Starmer Accidentally Invites Only People Named Sam to Anti-Semitism Summit After Misreading Memo

LONDON - In what Downing Street is calling a "minor administrative hiccup," Prime Minister Keir Starmer accidentally invited dozens of people named Sam to Tuesday's crucial antisemitism summit after apparently misreading his briefing notes.
The mix-up became apparent when confused attendees began arriving at Number 10, including Sam from accounting at a Birmingham plumbing firm, retired librarian Samantha Jenkins, and professional dart player "Big Sam" Thompson, all wondering why they'd received official government invitations.

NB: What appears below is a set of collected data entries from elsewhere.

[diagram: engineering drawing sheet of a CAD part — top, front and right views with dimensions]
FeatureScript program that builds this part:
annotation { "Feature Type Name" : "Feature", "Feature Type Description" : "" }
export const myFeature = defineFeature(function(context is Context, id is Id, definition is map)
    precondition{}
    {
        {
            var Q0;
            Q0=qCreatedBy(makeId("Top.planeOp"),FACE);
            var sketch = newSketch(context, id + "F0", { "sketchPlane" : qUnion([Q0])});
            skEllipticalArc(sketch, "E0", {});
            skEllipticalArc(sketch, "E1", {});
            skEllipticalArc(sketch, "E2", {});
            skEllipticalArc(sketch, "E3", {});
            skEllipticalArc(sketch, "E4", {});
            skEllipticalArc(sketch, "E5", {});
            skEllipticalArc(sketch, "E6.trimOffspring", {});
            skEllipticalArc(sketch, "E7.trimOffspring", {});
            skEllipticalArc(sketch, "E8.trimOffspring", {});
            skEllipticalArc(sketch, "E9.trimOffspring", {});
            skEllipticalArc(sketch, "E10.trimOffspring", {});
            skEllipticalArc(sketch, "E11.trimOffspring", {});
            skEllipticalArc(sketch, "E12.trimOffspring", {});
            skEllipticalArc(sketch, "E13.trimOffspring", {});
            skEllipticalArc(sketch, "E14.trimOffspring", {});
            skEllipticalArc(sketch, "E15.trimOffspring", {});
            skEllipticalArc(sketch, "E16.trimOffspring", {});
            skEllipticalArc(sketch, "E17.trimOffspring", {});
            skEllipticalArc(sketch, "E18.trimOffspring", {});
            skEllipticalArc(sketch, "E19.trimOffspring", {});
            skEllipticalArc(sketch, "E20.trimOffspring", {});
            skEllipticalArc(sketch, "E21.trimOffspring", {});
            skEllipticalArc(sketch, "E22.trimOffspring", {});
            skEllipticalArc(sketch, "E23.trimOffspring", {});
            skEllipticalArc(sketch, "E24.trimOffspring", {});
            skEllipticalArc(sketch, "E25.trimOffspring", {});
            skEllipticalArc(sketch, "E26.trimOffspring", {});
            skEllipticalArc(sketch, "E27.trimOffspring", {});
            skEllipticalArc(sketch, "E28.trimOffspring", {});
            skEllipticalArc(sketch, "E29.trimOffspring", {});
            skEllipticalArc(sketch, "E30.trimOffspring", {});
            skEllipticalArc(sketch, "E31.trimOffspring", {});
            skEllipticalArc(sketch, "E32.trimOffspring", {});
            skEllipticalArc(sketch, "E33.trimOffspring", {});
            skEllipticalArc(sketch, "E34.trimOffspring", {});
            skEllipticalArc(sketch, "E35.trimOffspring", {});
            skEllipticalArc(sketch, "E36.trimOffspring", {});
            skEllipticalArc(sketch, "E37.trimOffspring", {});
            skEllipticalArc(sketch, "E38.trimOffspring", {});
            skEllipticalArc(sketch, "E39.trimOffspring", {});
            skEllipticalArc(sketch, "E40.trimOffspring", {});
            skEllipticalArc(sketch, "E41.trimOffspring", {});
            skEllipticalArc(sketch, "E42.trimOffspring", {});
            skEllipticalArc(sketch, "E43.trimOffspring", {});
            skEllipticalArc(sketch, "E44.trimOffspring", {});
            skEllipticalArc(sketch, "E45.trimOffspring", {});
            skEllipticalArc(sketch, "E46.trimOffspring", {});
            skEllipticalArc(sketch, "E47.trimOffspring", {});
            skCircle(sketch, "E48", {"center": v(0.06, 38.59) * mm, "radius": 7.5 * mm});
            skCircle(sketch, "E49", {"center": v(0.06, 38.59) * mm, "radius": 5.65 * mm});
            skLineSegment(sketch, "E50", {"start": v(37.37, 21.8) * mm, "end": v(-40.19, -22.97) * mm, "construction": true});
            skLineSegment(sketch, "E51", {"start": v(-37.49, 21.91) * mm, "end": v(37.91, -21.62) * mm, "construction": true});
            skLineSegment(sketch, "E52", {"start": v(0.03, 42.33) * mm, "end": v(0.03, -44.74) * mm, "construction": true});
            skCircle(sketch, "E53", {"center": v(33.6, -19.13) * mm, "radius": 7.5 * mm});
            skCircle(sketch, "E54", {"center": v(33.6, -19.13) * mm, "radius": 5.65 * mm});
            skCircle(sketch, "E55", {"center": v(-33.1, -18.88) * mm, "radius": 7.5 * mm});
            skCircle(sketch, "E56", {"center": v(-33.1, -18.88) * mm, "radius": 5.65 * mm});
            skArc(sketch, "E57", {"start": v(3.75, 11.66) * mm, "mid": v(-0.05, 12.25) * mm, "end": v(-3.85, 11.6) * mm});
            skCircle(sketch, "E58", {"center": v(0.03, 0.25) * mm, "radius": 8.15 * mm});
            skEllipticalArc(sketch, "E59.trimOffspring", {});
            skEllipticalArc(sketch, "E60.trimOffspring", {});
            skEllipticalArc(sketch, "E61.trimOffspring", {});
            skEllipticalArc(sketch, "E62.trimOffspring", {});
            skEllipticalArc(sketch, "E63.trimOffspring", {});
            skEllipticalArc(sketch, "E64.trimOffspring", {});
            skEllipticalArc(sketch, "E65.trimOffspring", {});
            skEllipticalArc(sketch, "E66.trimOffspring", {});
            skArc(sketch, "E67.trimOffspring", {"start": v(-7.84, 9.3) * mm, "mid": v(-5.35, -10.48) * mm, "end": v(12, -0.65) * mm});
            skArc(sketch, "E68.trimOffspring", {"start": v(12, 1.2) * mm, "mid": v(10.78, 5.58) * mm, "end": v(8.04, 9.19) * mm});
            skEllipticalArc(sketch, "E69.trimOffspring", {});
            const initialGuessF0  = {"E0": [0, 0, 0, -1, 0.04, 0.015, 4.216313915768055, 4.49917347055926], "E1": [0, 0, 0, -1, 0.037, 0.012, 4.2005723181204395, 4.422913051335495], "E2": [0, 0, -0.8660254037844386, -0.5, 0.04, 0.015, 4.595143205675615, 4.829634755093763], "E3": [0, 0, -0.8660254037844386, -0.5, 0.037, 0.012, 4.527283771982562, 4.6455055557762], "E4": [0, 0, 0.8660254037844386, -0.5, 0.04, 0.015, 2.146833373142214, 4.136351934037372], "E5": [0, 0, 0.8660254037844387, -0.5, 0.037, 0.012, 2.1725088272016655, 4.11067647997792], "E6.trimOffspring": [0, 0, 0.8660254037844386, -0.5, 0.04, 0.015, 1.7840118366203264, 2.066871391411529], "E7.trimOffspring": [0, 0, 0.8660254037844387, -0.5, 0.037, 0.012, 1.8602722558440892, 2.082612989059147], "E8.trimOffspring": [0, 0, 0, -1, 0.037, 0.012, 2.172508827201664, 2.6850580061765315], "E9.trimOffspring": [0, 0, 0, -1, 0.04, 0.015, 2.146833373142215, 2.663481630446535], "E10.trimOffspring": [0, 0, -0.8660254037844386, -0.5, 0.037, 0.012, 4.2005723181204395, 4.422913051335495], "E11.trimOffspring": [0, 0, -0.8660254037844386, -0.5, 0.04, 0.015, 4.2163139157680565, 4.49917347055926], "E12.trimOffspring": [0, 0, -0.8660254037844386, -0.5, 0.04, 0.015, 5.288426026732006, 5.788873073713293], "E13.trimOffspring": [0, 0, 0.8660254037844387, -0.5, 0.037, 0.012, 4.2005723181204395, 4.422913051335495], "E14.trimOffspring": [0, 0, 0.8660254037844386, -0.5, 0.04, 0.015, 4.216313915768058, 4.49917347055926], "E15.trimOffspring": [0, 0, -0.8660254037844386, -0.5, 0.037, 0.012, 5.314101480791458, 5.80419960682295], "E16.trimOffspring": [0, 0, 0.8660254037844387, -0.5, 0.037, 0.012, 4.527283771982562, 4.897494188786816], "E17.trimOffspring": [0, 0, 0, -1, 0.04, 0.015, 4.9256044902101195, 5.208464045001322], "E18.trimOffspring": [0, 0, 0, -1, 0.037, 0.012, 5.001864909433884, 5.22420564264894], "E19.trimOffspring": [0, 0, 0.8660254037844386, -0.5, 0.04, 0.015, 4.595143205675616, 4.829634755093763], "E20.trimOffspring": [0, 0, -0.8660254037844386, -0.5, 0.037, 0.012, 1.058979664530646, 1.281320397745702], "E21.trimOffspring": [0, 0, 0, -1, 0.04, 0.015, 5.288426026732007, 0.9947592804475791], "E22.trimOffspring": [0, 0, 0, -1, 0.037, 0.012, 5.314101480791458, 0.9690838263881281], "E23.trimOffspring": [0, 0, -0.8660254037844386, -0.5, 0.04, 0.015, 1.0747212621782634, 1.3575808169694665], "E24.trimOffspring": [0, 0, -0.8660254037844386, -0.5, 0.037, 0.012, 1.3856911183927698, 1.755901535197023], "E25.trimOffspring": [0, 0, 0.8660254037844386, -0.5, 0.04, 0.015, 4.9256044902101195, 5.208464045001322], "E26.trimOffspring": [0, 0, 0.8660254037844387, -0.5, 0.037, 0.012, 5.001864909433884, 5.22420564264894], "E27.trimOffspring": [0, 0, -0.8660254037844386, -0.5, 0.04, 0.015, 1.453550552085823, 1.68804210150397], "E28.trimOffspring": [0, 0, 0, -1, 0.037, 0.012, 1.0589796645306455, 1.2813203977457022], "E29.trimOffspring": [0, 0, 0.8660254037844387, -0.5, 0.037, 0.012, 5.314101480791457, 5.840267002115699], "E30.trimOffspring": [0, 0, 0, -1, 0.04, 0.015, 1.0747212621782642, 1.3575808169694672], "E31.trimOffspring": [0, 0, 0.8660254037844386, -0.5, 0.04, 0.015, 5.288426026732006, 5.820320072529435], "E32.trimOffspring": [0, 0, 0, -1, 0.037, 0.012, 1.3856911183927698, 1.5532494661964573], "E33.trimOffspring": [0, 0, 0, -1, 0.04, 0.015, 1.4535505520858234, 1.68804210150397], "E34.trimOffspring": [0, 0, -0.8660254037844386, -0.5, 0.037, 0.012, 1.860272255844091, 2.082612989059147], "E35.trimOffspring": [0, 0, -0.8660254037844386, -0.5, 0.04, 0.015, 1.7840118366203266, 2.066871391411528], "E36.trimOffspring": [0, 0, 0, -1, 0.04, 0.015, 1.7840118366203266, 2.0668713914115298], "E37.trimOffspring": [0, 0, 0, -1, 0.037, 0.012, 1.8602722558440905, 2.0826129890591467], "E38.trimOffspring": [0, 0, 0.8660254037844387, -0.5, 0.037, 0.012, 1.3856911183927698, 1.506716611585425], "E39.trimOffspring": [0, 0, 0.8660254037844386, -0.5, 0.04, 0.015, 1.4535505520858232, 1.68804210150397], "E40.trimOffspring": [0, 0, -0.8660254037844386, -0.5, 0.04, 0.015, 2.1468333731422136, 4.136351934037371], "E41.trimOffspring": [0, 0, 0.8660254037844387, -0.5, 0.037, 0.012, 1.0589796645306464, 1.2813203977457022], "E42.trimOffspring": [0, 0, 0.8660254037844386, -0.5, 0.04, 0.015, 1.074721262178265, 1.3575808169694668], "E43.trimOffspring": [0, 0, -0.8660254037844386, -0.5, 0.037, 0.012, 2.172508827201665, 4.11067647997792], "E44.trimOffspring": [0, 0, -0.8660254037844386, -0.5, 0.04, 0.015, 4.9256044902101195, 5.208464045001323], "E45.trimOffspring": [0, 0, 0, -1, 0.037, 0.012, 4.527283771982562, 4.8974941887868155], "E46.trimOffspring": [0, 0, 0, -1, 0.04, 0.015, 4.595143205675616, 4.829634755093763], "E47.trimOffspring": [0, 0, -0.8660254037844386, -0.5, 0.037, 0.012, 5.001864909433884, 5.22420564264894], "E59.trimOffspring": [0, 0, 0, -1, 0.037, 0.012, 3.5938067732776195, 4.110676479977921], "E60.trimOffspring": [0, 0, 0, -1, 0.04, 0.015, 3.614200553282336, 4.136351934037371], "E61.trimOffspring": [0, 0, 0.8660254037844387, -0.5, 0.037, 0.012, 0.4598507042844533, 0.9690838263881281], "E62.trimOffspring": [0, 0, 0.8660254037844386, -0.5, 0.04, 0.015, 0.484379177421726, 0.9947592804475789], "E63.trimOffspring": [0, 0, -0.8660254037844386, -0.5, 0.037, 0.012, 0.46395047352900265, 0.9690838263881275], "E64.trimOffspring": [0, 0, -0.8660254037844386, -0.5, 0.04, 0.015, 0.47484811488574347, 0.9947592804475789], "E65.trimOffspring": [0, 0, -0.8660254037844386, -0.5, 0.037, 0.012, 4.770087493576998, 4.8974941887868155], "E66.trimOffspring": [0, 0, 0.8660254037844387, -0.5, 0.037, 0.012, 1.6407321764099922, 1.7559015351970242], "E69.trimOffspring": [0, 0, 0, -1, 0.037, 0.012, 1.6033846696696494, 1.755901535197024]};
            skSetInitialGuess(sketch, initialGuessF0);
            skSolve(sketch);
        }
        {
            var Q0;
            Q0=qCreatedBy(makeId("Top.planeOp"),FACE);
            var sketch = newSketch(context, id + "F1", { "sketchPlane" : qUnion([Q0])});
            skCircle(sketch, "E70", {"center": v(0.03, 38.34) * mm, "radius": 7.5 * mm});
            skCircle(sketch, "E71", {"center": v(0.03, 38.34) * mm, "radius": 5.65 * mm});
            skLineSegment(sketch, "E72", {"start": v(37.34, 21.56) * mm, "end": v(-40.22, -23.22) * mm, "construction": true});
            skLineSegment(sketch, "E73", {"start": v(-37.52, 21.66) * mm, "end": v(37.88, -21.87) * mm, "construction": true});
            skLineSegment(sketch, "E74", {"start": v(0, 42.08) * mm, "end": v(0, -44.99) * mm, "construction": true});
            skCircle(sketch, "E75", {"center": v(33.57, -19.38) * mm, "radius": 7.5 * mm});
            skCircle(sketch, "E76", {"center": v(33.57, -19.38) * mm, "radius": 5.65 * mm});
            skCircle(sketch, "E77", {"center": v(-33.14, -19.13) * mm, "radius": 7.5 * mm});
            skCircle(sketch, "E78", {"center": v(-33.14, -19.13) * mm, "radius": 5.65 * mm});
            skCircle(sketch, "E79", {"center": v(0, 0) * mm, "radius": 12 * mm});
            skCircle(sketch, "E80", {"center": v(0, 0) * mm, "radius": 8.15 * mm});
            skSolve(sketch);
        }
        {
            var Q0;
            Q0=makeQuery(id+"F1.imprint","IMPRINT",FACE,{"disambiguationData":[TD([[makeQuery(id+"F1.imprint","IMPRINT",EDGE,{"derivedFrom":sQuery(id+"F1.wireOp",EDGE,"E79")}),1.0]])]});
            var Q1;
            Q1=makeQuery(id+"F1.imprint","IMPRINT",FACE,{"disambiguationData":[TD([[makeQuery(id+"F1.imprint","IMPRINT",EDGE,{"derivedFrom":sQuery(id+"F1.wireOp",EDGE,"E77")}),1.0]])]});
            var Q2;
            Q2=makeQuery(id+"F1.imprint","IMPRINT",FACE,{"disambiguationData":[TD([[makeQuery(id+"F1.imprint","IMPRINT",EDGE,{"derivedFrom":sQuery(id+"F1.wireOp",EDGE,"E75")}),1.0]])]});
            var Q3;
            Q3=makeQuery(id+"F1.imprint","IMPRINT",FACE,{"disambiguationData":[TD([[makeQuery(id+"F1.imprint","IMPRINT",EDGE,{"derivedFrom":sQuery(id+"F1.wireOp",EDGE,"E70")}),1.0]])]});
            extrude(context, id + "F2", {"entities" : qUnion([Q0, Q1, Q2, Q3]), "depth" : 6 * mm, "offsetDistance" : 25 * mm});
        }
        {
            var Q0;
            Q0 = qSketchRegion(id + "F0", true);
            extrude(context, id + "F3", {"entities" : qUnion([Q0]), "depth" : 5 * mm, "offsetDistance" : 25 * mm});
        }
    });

"I thought it was brilliant that the PM finally wanted to tackle anti-Sam sentiment in this country," said Samuel Peterson, a postal worker from Leeds who took the day off work to attend. "I've been saying for years that people discriminate against us Sams. Always assuming we're short for Samuel or Samantha - some of us are just Sam, you know?"
Downing Street staff reportedly spent the morning frantically trying to explain to bewildered Sams that there had been a "clerical error," while simultaneously attempting to reach actual religious and community leaders who never received invitations.
"The Prime Minister takes both antisemitism and literacy very seriously," said a flustered spokesperson while ushering out Sam the window cleaner. "We're looking into getting him those reading glasses he's been putting off."
The real summit has been rescheduled for Thursday, with staff triple-checking all correspondence and briefly considering changing the meeting topic to "supporting the Sam community" just to avoid waste.